On second thoughts it is impossible to drive. The best we can do is to cultivate the memes in our meme gardens and select the ones they wanted us to select ;-)


In the light of these comments I would like to clarify my thinking a little further.

The self is not an illusion. It is an abstraction. I am an abstraction. I am real, but not as real as my body.

I exist in a meaningful way, in the way that crime exists, or society or Belgium. I exist because I am recognized to exist. Most importantly I exist because I claim I exist. I is the same thing as the self, the will, consciousness. All these words describe the same thing in different ways.

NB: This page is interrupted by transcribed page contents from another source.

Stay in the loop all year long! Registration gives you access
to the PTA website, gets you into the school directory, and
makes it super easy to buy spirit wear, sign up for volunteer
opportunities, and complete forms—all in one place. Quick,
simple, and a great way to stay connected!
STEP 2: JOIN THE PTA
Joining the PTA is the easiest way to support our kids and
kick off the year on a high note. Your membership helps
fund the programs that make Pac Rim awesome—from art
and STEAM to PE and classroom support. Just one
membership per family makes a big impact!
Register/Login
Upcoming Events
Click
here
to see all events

An elephant can be large and heavy and grey and a mammal all at the same time, no contradiction is implied. The self can be my memories and my desires and my current sensations. The self is the current status of the programs running in my brain. I am made up of several disparate systems of subconscious thought. I am my memory and my memes, my senses, my desires, urges, whims and will.

I exist, even if I am too slow to be in direct conscious control of my body. The will that I am does not will every move that I make. Those moves are undertaken by faster systems which are also every bit as much me as the pondering giant that talks in my head.

As to whether I should pander to the illusion of decision making that is not too important, decisions will be made either way, I can either ignore them or get involved with them.

Is it better to be aware of the fragility of your self, and your lack of power? Or try to hold on to the illusion of will? I really don't know. All I can say is that I do not feel overly tempted by the prospect of meditation and the pursuit of non-existence. That seems to run counter to the tide of what I perceive around me. Will should struggle towards complexity not perfect simplicity. Is that me or my rational progress memes talking? Is there a difference?